Читать книгу Arztstrafrecht in der Praxis - Klaus Ulsenheimer - Страница 38

aa) Therapiefreiheit und medizinischer Fortschritt

Оглавление

90

Gibt es mehrere medizinisch anerkannte Heilmethoden oder haben sich noch keine Standard-Behandlungsregeln durchgesetzt, geht ein „Schulenstreit“ nicht zu Lasten des behandelnden Arztes, vielmehr hat die Judikatur stets den Grundsatz der Therapiefreiheit als notwendiges Korrelat des medizinischen Fortschritts anerkannt und damit dem Arzt in medizinischen Fragen einen gewissen Freiraum eingeräumt. Schon in einer frühen Entscheidung des Reichsgerichts lesen wir:

„Die Kurierfreiheit gilt – vorbehaltlich der sondergesetzlichen Ausnahmen – grundsätzlich für Krankheiten aller Art, auch für schwere Krankheiten, ferner für ernst gemeinte – nicht auf Schwindel hinauslaufende – Heilverfahren aller Art; die allgemeinen oder weitaus überwiegend anerkannten Regeln der ärztlichen Kunst genießen grundsätzlich keine Vorzugsstellung vor dem von der Wissenschaft abgelehnten Heilverfahren ärztlicher Außenseiter oder nichtärztlicher Heilbehandler“. [113]
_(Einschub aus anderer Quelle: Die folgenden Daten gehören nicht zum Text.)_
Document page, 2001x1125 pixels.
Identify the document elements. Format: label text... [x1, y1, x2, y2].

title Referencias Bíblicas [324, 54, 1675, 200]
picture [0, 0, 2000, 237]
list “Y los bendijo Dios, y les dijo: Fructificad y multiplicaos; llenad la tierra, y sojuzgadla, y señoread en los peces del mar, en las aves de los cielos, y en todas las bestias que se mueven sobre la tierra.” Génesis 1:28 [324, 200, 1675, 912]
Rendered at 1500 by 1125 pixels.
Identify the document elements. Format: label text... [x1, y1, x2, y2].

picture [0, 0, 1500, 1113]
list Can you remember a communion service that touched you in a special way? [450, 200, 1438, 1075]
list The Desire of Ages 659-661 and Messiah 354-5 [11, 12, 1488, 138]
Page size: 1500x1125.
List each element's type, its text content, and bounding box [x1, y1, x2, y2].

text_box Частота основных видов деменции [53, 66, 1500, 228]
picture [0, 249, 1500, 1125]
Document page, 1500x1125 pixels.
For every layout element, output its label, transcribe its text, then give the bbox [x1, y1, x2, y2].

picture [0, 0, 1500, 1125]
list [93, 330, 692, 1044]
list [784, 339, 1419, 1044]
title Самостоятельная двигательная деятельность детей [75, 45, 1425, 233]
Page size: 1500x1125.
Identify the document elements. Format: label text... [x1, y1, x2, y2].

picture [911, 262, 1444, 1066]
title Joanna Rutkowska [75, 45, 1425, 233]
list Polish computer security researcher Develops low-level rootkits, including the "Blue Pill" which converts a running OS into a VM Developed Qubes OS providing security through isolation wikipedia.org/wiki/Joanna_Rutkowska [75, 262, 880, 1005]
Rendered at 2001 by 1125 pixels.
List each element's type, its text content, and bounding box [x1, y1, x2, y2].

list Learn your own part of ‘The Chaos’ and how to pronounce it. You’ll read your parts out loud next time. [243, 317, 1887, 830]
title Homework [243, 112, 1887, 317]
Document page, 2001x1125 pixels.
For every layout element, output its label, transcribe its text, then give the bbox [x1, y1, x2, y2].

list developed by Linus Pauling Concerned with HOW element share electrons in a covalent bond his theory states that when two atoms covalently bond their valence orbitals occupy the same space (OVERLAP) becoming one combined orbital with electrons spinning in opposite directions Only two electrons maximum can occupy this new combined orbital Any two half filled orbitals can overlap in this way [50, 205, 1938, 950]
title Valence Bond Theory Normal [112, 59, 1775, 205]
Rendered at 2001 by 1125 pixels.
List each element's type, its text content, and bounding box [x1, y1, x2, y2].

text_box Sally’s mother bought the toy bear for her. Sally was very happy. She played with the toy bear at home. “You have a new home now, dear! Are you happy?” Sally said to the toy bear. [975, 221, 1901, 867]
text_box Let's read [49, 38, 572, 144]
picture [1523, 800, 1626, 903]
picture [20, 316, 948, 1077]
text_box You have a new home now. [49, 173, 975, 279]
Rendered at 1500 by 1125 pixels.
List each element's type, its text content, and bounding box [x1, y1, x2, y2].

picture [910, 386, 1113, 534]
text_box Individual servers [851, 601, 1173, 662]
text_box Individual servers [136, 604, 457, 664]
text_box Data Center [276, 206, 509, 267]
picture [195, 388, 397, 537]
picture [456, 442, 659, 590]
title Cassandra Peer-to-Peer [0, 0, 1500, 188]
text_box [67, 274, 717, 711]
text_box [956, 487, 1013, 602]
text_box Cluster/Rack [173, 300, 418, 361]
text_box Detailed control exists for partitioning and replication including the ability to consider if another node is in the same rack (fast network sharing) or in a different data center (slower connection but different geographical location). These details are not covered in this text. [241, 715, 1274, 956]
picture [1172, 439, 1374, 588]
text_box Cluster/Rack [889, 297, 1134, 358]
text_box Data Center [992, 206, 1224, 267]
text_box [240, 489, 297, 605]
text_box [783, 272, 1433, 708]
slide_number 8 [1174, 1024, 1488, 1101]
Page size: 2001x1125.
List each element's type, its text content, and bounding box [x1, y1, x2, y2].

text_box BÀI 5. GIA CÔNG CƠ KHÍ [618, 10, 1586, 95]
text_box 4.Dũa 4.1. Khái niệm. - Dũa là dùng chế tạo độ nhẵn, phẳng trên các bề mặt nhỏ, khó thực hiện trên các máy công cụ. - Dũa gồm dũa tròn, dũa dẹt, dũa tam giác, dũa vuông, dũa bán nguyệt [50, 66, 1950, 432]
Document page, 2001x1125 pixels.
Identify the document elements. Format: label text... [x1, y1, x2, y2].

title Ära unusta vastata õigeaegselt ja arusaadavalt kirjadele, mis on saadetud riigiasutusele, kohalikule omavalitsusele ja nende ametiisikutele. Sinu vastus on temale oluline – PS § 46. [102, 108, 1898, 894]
Auch der Bundesgerichtshof ist dieser Linie gefolgt. Wörtlich heißt es u.a. in einem Urteil aus dem Jahre 1991:[114]

„Die Anwendung nicht allgemein anerkannter Therapieformen und sogar ausgesprochen paraärztlicher Behandlungsformen ist rechtlich grundsätzlich erlaubt. Es kann dahingestellt bleiben, ob dies schon deswegen der Fall sein muss, weil sich eine Beschränkung der Methodenfreiheit aus Rechtsgründen als Hemmnis des medizinischen Fortschritts bzw. als Stillstand der Medizin[115] darstellen würde“.

Jedenfalls aber folgt dies aus dem „Selbstbestimmungsrecht eines um die Tragweite seiner Entscheidung wissenden Patienten“. Denn da dieser das Recht hat, „jede nicht gegen die guten Sitten verstoßende Behandlungsmethode zu wählen, kann aus dem Umstand, dass der Heilbehandler den Bereich der Schulmedizin verlassen hat, nicht von vornherein auf einen Behandlungsfehler geschlossen werden“.